# THE PROBLEM:
For the entries below, the expected answer is the line with "X54119700Y-36830000D02*", the line with "X62947400Y-30287800D02*", and every line between them, exactly as written, and nothing more.

# MATERIAL FOR THIS TASK:

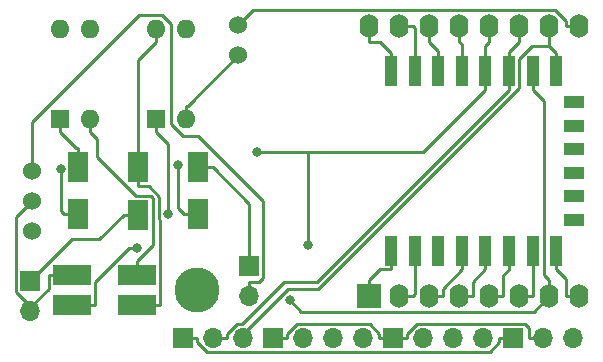
<source format=gbr>
%TF.GenerationSoftware,KiCad,Pcbnew,5.1.6-c6e7f7d~87~ubuntu18.04.1*%
%TF.CreationDate,2020-09-18T00:52:06+02:00*%
%TF.ProjectId,airpcb_smd,61697270-6362-45f7-936d-642e6b696361,rev?*%
%TF.SameCoordinates,Original*%
%TF.FileFunction,Copper,L1,Top*%
%TF.FilePolarity,Positive*%
%FSLAX46Y46*%
G04 Gerber Fmt 4.6, Leading zero omitted, Abs format (unit mm)*
G04 Created by KiCad (PCBNEW 5.1.6-c6e7f7d~87~ubuntu18.04.1) date 2020-09-18 00:52:06*
%MOMM*%
%LPD*%
G01*
G04 APERTURE LIST*
%TA.AperFunction,ComponentPad*%
%ADD10C,3.800000*%
%TD*%
%TA.AperFunction,ComponentPad*%
%ADD11C,1.524000*%
%TD*%
%TA.AperFunction,ComponentPad*%
%ADD12O,1.600000X2.000000*%
%TD*%
%TA.AperFunction,ComponentPad*%
%ADD13R,2.000000X2.000000*%
%TD*%
%TA.AperFunction,SMDPad,CuDef*%
%ADD14R,1.000000X2.500000*%
%TD*%
%TA.AperFunction,SMDPad,CuDef*%
%ADD15R,1.800000X1.000000*%
%TD*%
%TA.AperFunction,SMDPad,CuDef*%
%ADD16R,1.800000X2.500000*%
%TD*%
%TA.AperFunction,ComponentPad*%
%ADD17R,1.700000X1.700000*%
%TD*%
%TA.AperFunction,ComponentPad*%
%ADD18O,1.700000X1.700000*%
%TD*%
%TA.AperFunction,ComponentPad*%
%ADD19R,1.600000X1.600000*%
%TD*%
%TA.AperFunction,ComponentPad*%
%ADD20O,1.600000X1.600000*%
%TD*%
%TA.AperFunction,SMDPad,CuDef*%
%ADD21R,3.300000X1.700000*%
%TD*%
%TA.AperFunction,ViaPad*%
%ADD22C,0.800000*%
%TD*%
%TA.AperFunction,Conductor*%
%ADD23C,0.250000*%
%TD*%
G04 APERTURE END LIST*
D10*
%TO.P,M1,1*%
%TO.N,N/C*%
X66675000Y-38100000D03*
%TD*%
D11*
%TO.P,J11,5*%
%TO.N,GND*%
X70198000Y-18194000D03*
%TO.P,J11,4*%
%TO.N,5V*%
X70198000Y-15654000D03*
%TO.P,J11,3*%
%TO.N,Net-(J11-Pad3)*%
X52738000Y-28034000D03*
%TO.P,J11,2*%
%TO.N,B*%
X52738000Y-30574000D03*
%TO.P,J11,1*%
%TO.N,Net-(J11-Pad1)*%
X52738000Y-33114000D03*
%TD*%
D12*
%TO.P,U3,16*%
%TO.N,ESP_TX*%
X81280000Y-15748000D03*
%TO.P,U3,15*%
%TO.N,ESP_RX*%
X83820000Y-15748000D03*
%TO.P,U3,14*%
%TO.N,SCL*%
X86360000Y-15748000D03*
%TO.P,U3,13*%
%TO.N,SDA*%
X88900000Y-15748000D03*
%TO.P,U3,12*%
%TO.N,D3*%
X91440000Y-15748000D03*
%TO.P,U3,11*%
%TO.N,D4*%
X93980000Y-15748000D03*
%TO.P,U3,10*%
%TO.N,GND*%
X96520000Y-15748000D03*
%TO.P,U3,9*%
%TO.N,5V*%
X99060000Y-15748000D03*
%TO.P,U3,8*%
%TO.N,3V3*%
X99060000Y-38608000D03*
%TO.P,U3,7*%
%TO.N,D8*%
X96520000Y-38608000D03*
%TO.P,U3,6*%
%TO.N,D7*%
X93980000Y-38608000D03*
%TO.P,U3,5*%
%TO.N,D6*%
X91440000Y-38608000D03*
%TO.P,U3,4*%
%TO.N,D5*%
X88900000Y-38608000D03*
%TO.P,U3,3*%
%TO.N,D0*%
X86360000Y-38608000D03*
D13*
%TO.P,U3,1*%
%TO.N,RST*%
X81280000Y-38608000D03*
D12*
%TO.P,U3,2*%
%TO.N,A0*%
X83820000Y-38608000D03*
%TD*%
D14*
%TO.P,U4,22*%
%TO.N,ESP_TX*%
X83114000Y-19578000D03*
%TO.P,U4,21*%
%TO.N,ESP_RX*%
X85114000Y-19578000D03*
%TO.P,U4,20*%
%TO.N,SCL*%
X87114000Y-19578000D03*
%TO.P,U4,19*%
%TO.N,SDA*%
X89114000Y-19578000D03*
%TO.P,U4,18*%
%TO.N,D3*%
X91114000Y-19578000D03*
%TO.P,U4,17*%
%TO.N,D4*%
X93114000Y-19578000D03*
%TO.P,U4,16*%
%TO.N,D8*%
X95114000Y-19578000D03*
%TO.P,U4,15*%
%TO.N,GND*%
X97114000Y-19578000D03*
D15*
%TO.P,U4,14*%
%TO.N,Net-(U4-Pad14)*%
X98614000Y-22178000D03*
%TO.P,U4,13*%
%TO.N,Net-(U4-Pad13)*%
X98614000Y-24178000D03*
%TO.P,U4,12*%
%TO.N,Net-(U4-Pad12)*%
X98614000Y-26178000D03*
%TO.P,U4,11*%
%TO.N,Net-(U4-Pad11)*%
X98614000Y-28178000D03*
%TO.P,U4,10*%
%TO.N,Net-(U4-Pad10)*%
X98614000Y-30178000D03*
%TO.P,U4,9*%
%TO.N,Net-(U4-Pad9)*%
X98614000Y-32178000D03*
D14*
%TO.P,U4,8*%
%TO.N,3V3*%
X97114000Y-34778000D03*
%TO.P,U4,7*%
%TO.N,D7*%
X95114000Y-34778000D03*
%TO.P,U4,6*%
%TO.N,D6*%
X93114000Y-34778000D03*
%TO.P,U4,5*%
%TO.N,D5*%
X91114000Y-34778000D03*
%TO.P,U4,4*%
%TO.N,D0*%
X89114000Y-34778000D03*
%TO.P,U4,3*%
%TO.N,Net-(U4-Pad3)*%
X87114000Y-34778000D03*
%TO.P,U4,2*%
%TO.N,A0*%
X85114000Y-34778000D03*
%TO.P,U4,1*%
%TO.N,RST*%
X83114000Y-34778000D03*
%TD*%
D16*
%TO.P,D2,2*%
%TO.N,Net-(D2-Pad2)*%
X56642000Y-31686000D03*
%TO.P,D2,1*%
%TO.N,Net-(D2-Pad1)*%
X56642000Y-27686000D03*
%TD*%
%TO.P,D4,1*%
%TO.N,Net-(D3-Pad1)*%
X61722000Y-27718000D03*
%TO.P,D4,2*%
%TO.N,A*%
X61722000Y-31718000D03*
%TD*%
%TO.P,D5,1*%
%TO.N,Net-(D5-Pad1)*%
X66802000Y-27686000D03*
%TO.P,D5,2*%
%TO.N,Net-(D5-Pad2)*%
X66802000Y-31686000D03*
%TD*%
D17*
%TO.P,J1,1*%
%TO.N,3V3*%
X83312000Y-42164000D03*
D18*
%TO.P,J1,2*%
%TO.N,GND*%
X85852000Y-42164000D03*
%TO.P,J1,3*%
%TO.N,SCL*%
X88392000Y-42164000D03*
%TO.P,J1,4*%
%TO.N,SDA*%
X90932000Y-42164000D03*
%TD*%
%TO.P,J2,4*%
%TO.N,GND*%
X80772000Y-42164000D03*
%TO.P,J2,3*%
%TO.N,Net-(J2-Pad3)*%
X78232000Y-42164000D03*
%TO.P,J2,2*%
%TO.N,D3*%
X75692000Y-42164000D03*
D17*
%TO.P,J2,1*%
%TO.N,3V3*%
X73152000Y-42164000D03*
%TD*%
%TO.P,J3,1*%
%TO.N,Net-(D5-Pad1)*%
X71120000Y-36068000D03*
D18*
%TO.P,J3,2*%
%TO.N,Net-(J11-Pad3)*%
X71120000Y-38608000D03*
%TD*%
%TO.P,J4,2*%
%TO.N,B*%
X52578000Y-39878000D03*
D17*
%TO.P,J4,1*%
%TO.N,A*%
X52578000Y-37338000D03*
%TD*%
%TO.P,J7,1*%
%TO.N,5V*%
X93472000Y-42164000D03*
D18*
%TO.P,J7,2*%
%TO.N,3V3*%
X96012000Y-42164000D03*
%TO.P,J7,3*%
%TO.N,GND*%
X98552000Y-42164000D03*
%TD*%
%TO.P,J8,3*%
%TO.N,GND*%
X70612000Y-42164000D03*
%TO.P,J8,2*%
%TO.N,D4*%
X68072000Y-42164000D03*
D17*
%TO.P,J8,1*%
%TO.N,5V*%
X65532000Y-42164000D03*
%TD*%
D19*
%TO.P,U1,1*%
%TO.N,Net-(D2-Pad1)*%
X55118000Y-23622000D03*
D20*
%TO.P,U1,3*%
%TO.N,D7*%
X57658000Y-16002000D03*
%TO.P,U1,2*%
%TO.N,Net-(D1-Pad1)*%
X57658000Y-23622000D03*
%TO.P,U1,4*%
%TO.N,3V3*%
X55118000Y-16002000D03*
%TD*%
%TO.P,U2,4*%
%TO.N,Net-(D3-Pad1)*%
X63246000Y-16002000D03*
%TO.P,U2,2*%
%TO.N,GND*%
X65786000Y-23622000D03*
%TO.P,U2,3*%
%TO.N,Net-(R6-Pad2)*%
X65786000Y-16002000D03*
D19*
%TO.P,U2,1*%
%TO.N,Net-(Q1-Pad3)*%
X63246000Y-23622000D03*
%TD*%
D21*
%TO.P,D1,2*%
%TO.N,B*%
X56095000Y-36830000D03*
%TO.P,D1,1*%
%TO.N,Net-(D1-Pad1)*%
X61595000Y-36830000D03*
%TD*%
%TO.P,D3,1*%
%TO.N,Net-(D3-Pad1)*%
X61595000Y-39370000D03*
%TO.P,D3,2*%
%TO.N,Net-(D3-Pad2)*%
X56095000Y-39370000D03*
%TD*%
D22*
%TO.N,Net-(D2-Pad2)*%
X55133700Y-27813000D03*
%TO.N,Net-(D3-Pad2)*%
X61619200Y-34539300D03*
%TO.N,Net-(D5-Pad2)*%
X65045200Y-27489800D03*
%TO.N,D3*%
X71739700Y-26440000D03*
X76081100Y-34288000D03*
%TO.N,D8*%
X74524400Y-38940700D03*
%TO.N,Net-(Q1-Pad3)*%
X64224700Y-31686000D03*
%TD*%
D23*
%TO.N,B*%
X56095000Y-36830000D02*
X54119700Y-36830000D01*
X54119700Y-36830000D02*
X54119700Y-38005300D01*
X54119700Y-38005300D02*
X52834700Y-39290300D01*
X52834700Y-39290300D02*
X52578000Y-39290300D01*
X52578000Y-39290300D02*
X52357500Y-39290300D01*
X52357500Y-39290300D02*
X51352400Y-38285200D01*
X51352400Y-38285200D02*
X51352400Y-31959600D01*
X51352400Y-31959600D02*
X52738000Y-30574000D01*
X52578000Y-39878000D02*
X52578000Y-39290300D01*
%TO.N,Net-(D1-Pad1)*%
X57658000Y-23622000D02*
X57658000Y-24747300D01*
X61595000Y-36830000D02*
X61595000Y-35654700D01*
X61595000Y-35654700D02*
X62947400Y-34302300D01*
X62947400Y-34302300D02*
X62947400Y-30287800D01*
X62947400Y-30287800D02*
X62762000Y-30102400D01*
X62762000Y-30102400D02*
X61488100Y-30102400D01*
X61488100Y-30102400D02*
X58227600Y-26841900D01*
X58227600Y-26841900D02*
X58227600Y-25316900D01*
X58227600Y-25316900D02*
X57658000Y-24747300D01*
%TO.N,Net-(D2-Pad1)*%
X56642000Y-27686000D02*
X56642000Y-26110700D01*
X55118000Y-23622000D02*
X55118000Y-24747300D01*
X55118000Y-24747300D02*
X56481400Y-26110700D01*
X56481400Y-26110700D02*
X56642000Y-26110700D01*
%TO.N,Net-(D2-Pad2)*%
X56642000Y-31686000D02*
X55416700Y-31686000D01*
X55133700Y-27813000D02*
X55133700Y-31403000D01*
X55133700Y-31403000D02*
X55416700Y-31686000D01*
%TO.N,Net-(D3-Pad1)*%
X61722000Y-29293300D02*
X62597500Y-29293300D01*
X62597500Y-29293300D02*
X63499400Y-30195200D01*
X63499400Y-30195200D02*
X63499400Y-32079100D01*
X63499400Y-32079100D02*
X63570300Y-32150000D01*
X63570300Y-32150000D02*
X63570300Y-39370000D01*
X63246000Y-16002000D02*
X63246000Y-17127300D01*
X63246000Y-17127300D02*
X61722000Y-18651300D01*
X61722000Y-18651300D02*
X61722000Y-27718000D01*
X61722000Y-27718000D02*
X61722000Y-29293300D01*
X61595000Y-39370000D02*
X63570300Y-39370000D01*
%TO.N,Net-(D3-Pad2)*%
X58070300Y-39370000D02*
X58070300Y-37381100D01*
X58070300Y-37381100D02*
X60912100Y-34539300D01*
X60912100Y-34539300D02*
X61619200Y-34539300D01*
X56095000Y-39370000D02*
X58070300Y-39370000D01*
%TO.N,A*%
X61722000Y-31718000D02*
X60496700Y-31718000D01*
X52578000Y-37338000D02*
X56102100Y-33813900D01*
X56102100Y-33813900D02*
X58400800Y-33813900D01*
X58400800Y-33813900D02*
X60496700Y-31718000D01*
%TO.N,Net-(D5-Pad1)*%
X68027300Y-27686000D02*
X71120000Y-30778700D01*
X71120000Y-30778700D02*
X71120000Y-36068000D01*
X66802000Y-27686000D02*
X68027300Y-27686000D01*
%TO.N,Net-(D5-Pad2)*%
X66802000Y-31686000D02*
X65576700Y-31686000D01*
X65045200Y-27489800D02*
X65045200Y-31154500D01*
X65045200Y-31154500D02*
X65576700Y-31686000D01*
%TO.N,3V3*%
X97114000Y-34778000D02*
X97114000Y-36353300D01*
X99060000Y-38608000D02*
X97934700Y-38608000D01*
X97934700Y-38608000D02*
X97934700Y-37174000D01*
X97934700Y-37174000D02*
X97114000Y-36353300D01*
X83312000Y-42164000D02*
X84487300Y-42164000D01*
X96012000Y-42164000D02*
X94836700Y-42164000D01*
X94836700Y-42164000D02*
X94836700Y-41356000D01*
X94836700Y-41356000D02*
X94469400Y-40988700D01*
X94469400Y-40988700D02*
X85295200Y-40988700D01*
X85295200Y-40988700D02*
X84487300Y-41796600D01*
X84487300Y-41796600D02*
X84487300Y-42164000D01*
X83312000Y-42164000D02*
X82136700Y-42164000D01*
X73152000Y-42164000D02*
X74327300Y-42164000D01*
X74327300Y-42164000D02*
X74327300Y-41796700D01*
X74327300Y-41796700D02*
X75135300Y-40988700D01*
X75135300Y-40988700D02*
X81328800Y-40988700D01*
X81328800Y-40988700D02*
X82136700Y-41796600D01*
X82136700Y-41796600D02*
X82136700Y-42164000D01*
%TO.N,GND*%
X65786000Y-23622000D02*
X65786000Y-22496700D01*
X65786000Y-22496700D02*
X65895300Y-22496700D01*
X65895300Y-22496700D02*
X70198000Y-18194000D01*
X96520000Y-17408700D02*
X95062600Y-17408700D01*
X95062600Y-17408700D02*
X93939400Y-18531900D01*
X93939400Y-18531900D02*
X93939400Y-20964800D01*
X93939400Y-20964800D02*
X76924000Y-37980200D01*
X76924000Y-37980200D02*
X74418000Y-37980200D01*
X74418000Y-37980200D02*
X70612000Y-41786200D01*
X70612000Y-41786200D02*
X70612000Y-42164000D01*
X96520000Y-17408700D02*
X97114000Y-18002700D01*
X96520000Y-15748000D02*
X96520000Y-17408700D01*
X97114000Y-19578000D02*
X97114000Y-18002700D01*
%TO.N,SCL*%
X86360000Y-15748000D02*
X86360000Y-17073300D01*
X86360000Y-17073300D02*
X87114000Y-17827300D01*
X87114000Y-17827300D02*
X87114000Y-19578000D01*
%TO.N,SDA*%
X88900000Y-15748000D02*
X88900000Y-17073300D01*
X89114000Y-19578000D02*
X89114000Y-17287300D01*
X89114000Y-17287300D02*
X88900000Y-17073300D01*
%TO.N,5V*%
X99060000Y-15748000D02*
X97934700Y-15748000D01*
X97934700Y-15748000D02*
X97934700Y-15326000D01*
X97934700Y-15326000D02*
X96998400Y-14389700D01*
X96998400Y-14389700D02*
X71462300Y-14389700D01*
X71462300Y-14389700D02*
X70198000Y-15654000D01*
X93472000Y-42164000D02*
X92296700Y-42164000D01*
X65532000Y-42164000D02*
X66707300Y-42164000D01*
X66707300Y-42164000D02*
X66707300Y-42531300D01*
X66707300Y-42531300D02*
X67515300Y-43339300D01*
X67515300Y-43339300D02*
X91488800Y-43339300D01*
X91488800Y-43339300D02*
X92296700Y-42531400D01*
X92296700Y-42531400D02*
X92296700Y-42164000D01*
%TO.N,D3*%
X91114000Y-19578000D02*
X91114000Y-21153300D01*
X76081100Y-26440000D02*
X85827300Y-26440000D01*
X85827300Y-26440000D02*
X91114000Y-21153300D01*
X76081100Y-34288000D02*
X76081100Y-26440000D01*
X71739700Y-26440000D02*
X76081100Y-26440000D01*
X91440000Y-17073300D02*
X91114000Y-17399300D01*
X91114000Y-17399300D02*
X91114000Y-19578000D01*
X91440000Y-15748000D02*
X91440000Y-17073300D01*
%TO.N,ESP_TX*%
X81280000Y-15748000D02*
X81280000Y-17073300D01*
X83114000Y-19578000D02*
X83114000Y-18002700D01*
X83114000Y-18002700D02*
X82184600Y-17073300D01*
X82184600Y-17073300D02*
X81280000Y-17073300D01*
%TO.N,ESP_RX*%
X83820000Y-15748000D02*
X84945300Y-15748000D01*
X85114000Y-19578000D02*
X85114000Y-15916700D01*
X85114000Y-15916700D02*
X84945300Y-15748000D01*
%TO.N,D4*%
X93114000Y-21153300D02*
X76826800Y-37440500D01*
X76826800Y-37440500D02*
X74016800Y-37440500D01*
X74016800Y-37440500D02*
X70468600Y-40988700D01*
X70468600Y-40988700D02*
X70055200Y-40988700D01*
X70055200Y-40988700D02*
X69247300Y-41796600D01*
X69247300Y-41796600D02*
X69247300Y-42164000D01*
X93114000Y-19578000D02*
X93114000Y-21153300D01*
X68072000Y-42164000D02*
X69247300Y-42164000D01*
X93980000Y-17073300D02*
X93114000Y-17939300D01*
X93114000Y-17939300D02*
X93114000Y-19578000D01*
X93980000Y-15748000D02*
X93980000Y-17073300D01*
%TO.N,RST*%
X83114000Y-34778000D02*
X83114000Y-36353300D01*
X81280000Y-38608000D02*
X81280000Y-37282700D01*
X83114000Y-36353300D02*
X82209400Y-36353300D01*
X82209400Y-36353300D02*
X81280000Y-37282700D01*
%TO.N,A0*%
X83820000Y-38608000D02*
X84945300Y-38608000D01*
X85114000Y-34778000D02*
X85114000Y-38439300D01*
X85114000Y-38439300D02*
X84945300Y-38608000D01*
%TO.N,D0*%
X86360000Y-38608000D02*
X87485300Y-38608000D01*
X89114000Y-34778000D02*
X89114000Y-36353300D01*
X89114000Y-36353300D02*
X87485300Y-37982000D01*
X87485300Y-37982000D02*
X87485300Y-38608000D01*
%TO.N,D5*%
X91114000Y-34778000D02*
X91114000Y-36353300D01*
X88900000Y-38608000D02*
X90025300Y-38608000D01*
X91114000Y-36353300D02*
X90025300Y-37442000D01*
X90025300Y-37442000D02*
X90025300Y-38608000D01*
%TO.N,D6*%
X93114000Y-34778000D02*
X93114000Y-36353300D01*
X91440000Y-38608000D02*
X92565300Y-38608000D01*
X93114000Y-36353300D02*
X92565300Y-36902000D01*
X92565300Y-36902000D02*
X92565300Y-38608000D01*
%TO.N,D7*%
X95114000Y-34778000D02*
X95114000Y-36353300D01*
X93980000Y-38608000D02*
X95105300Y-38608000D01*
X95105300Y-38608000D02*
X95105300Y-36362000D01*
X95105300Y-36362000D02*
X95114000Y-36353300D01*
%TO.N,D8*%
X74524400Y-38940700D02*
X75517000Y-39933300D01*
X75517000Y-39933300D02*
X95194700Y-39933300D01*
X95194700Y-39933300D02*
X96520000Y-38608000D01*
X96520000Y-38074500D02*
X96520000Y-38608000D01*
X96520000Y-38074500D02*
X96520000Y-37282700D01*
X95114000Y-19578000D02*
X95114000Y-21153300D01*
X95114000Y-21153300D02*
X96053700Y-22093000D01*
X96053700Y-22093000D02*
X96053700Y-36816400D01*
X96053700Y-36816400D02*
X96520000Y-37282700D01*
%TO.N,Net-(Q1-Pad3)*%
X63246000Y-24747300D02*
X64224700Y-25726000D01*
X64224700Y-25726000D02*
X64224700Y-31686000D01*
X63246000Y-23622000D02*
X63246000Y-24747300D01*
%TO.N,Net-(J11-Pad3)*%
X71120000Y-38608000D02*
X71120000Y-37432700D01*
X71120000Y-37432700D02*
X71928000Y-37432700D01*
X71928000Y-37432700D02*
X72311600Y-37049100D01*
X72311600Y-37049100D02*
X72311600Y-30560500D01*
X72311600Y-30560500D02*
X66783000Y-25031900D01*
X66783000Y-25031900D02*
X65532500Y-25031900D01*
X65532500Y-25031900D02*
X64516000Y-24015400D01*
X64516000Y-24015400D02*
X64516000Y-15617100D01*
X64516000Y-15617100D02*
X63755100Y-14856200D01*
X63755100Y-14856200D02*
X61776300Y-14856200D01*
X61776300Y-14856200D02*
X52738000Y-23894500D01*
X52738000Y-23894500D02*
X52738000Y-28034000D01*
%TD*%
M02*

</source>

# WORKED SOLUTION:
X54119700Y-36830000D02*
X54119700Y-38005300D01*
X54119700Y-38005300D02*
X52834700Y-39290300D01*
X52834700Y-39290300D02*
X52578000Y-39290300D01*
X52578000Y-39290300D02*
X52357500Y-39290300D01*
X52357500Y-39290300D02*
X51352400Y-38285200D01*
X51352400Y-38285200D02*
X51352400Y-31959600D01*
X51352400Y-31959600D02*
X52738000Y-30574000D01*
X52578000Y-39878000D02*
X52578000Y-39290300D01*
%TO.N,Net-(D1-Pad1)*%
X57658000Y-23622000D02*
X57658000Y-24747300D01*
X61595000Y-36830000D02*
X61595000Y-35654700D01*
X61595000Y-35654700D02*
X62947400Y-34302300D01*
X62947400Y-34302300D02*
X62947400Y-30287800D01*
X62947400Y-30287800D02*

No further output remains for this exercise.